ASSIGNMENT:
Gather every line of the records that contains the word "районе" and copy each such line. Letter case matters.

THE DATA:
- - - -

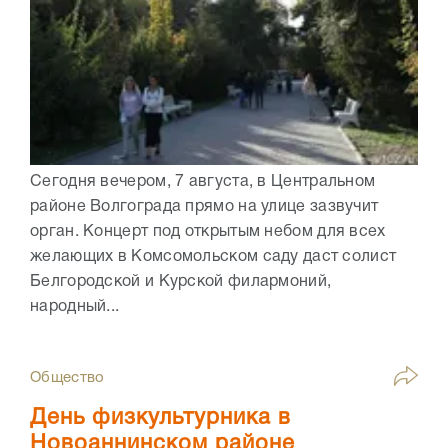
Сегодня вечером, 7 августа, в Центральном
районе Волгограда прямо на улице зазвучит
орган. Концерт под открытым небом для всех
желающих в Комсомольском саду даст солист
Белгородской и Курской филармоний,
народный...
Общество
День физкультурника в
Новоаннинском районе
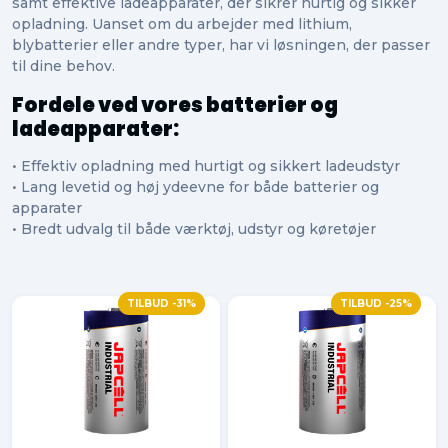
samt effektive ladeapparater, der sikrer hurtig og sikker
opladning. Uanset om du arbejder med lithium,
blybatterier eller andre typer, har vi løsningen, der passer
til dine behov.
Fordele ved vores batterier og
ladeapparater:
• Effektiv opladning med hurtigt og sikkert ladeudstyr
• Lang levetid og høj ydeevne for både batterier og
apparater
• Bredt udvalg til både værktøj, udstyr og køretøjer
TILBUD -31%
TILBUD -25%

- - - -

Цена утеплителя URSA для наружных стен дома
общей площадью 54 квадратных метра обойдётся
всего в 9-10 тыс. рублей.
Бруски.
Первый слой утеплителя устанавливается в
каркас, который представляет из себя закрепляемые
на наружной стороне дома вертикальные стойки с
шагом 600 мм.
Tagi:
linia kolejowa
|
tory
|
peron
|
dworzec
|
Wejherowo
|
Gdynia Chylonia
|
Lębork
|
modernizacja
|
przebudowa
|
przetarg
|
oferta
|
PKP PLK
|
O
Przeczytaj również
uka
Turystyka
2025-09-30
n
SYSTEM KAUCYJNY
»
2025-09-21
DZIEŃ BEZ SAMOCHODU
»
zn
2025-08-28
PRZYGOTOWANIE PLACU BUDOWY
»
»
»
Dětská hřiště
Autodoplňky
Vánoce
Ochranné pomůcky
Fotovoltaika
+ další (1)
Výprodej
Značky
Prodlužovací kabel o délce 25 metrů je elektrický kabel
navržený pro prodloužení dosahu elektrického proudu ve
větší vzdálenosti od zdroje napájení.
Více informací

- - - -

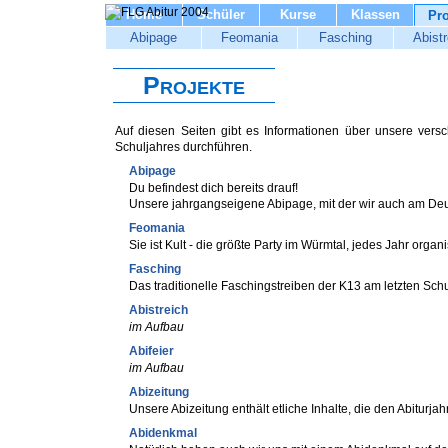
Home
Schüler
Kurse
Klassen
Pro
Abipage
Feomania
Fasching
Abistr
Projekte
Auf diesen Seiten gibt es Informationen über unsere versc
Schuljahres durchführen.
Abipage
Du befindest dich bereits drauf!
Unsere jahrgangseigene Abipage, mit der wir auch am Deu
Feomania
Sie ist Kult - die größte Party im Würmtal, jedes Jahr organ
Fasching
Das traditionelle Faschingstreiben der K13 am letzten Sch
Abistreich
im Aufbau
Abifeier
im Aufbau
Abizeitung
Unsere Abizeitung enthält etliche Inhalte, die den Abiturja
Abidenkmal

- - - -

REPLY:
районе Волгограда прямо на улице зазвучит
Новоаннинском районе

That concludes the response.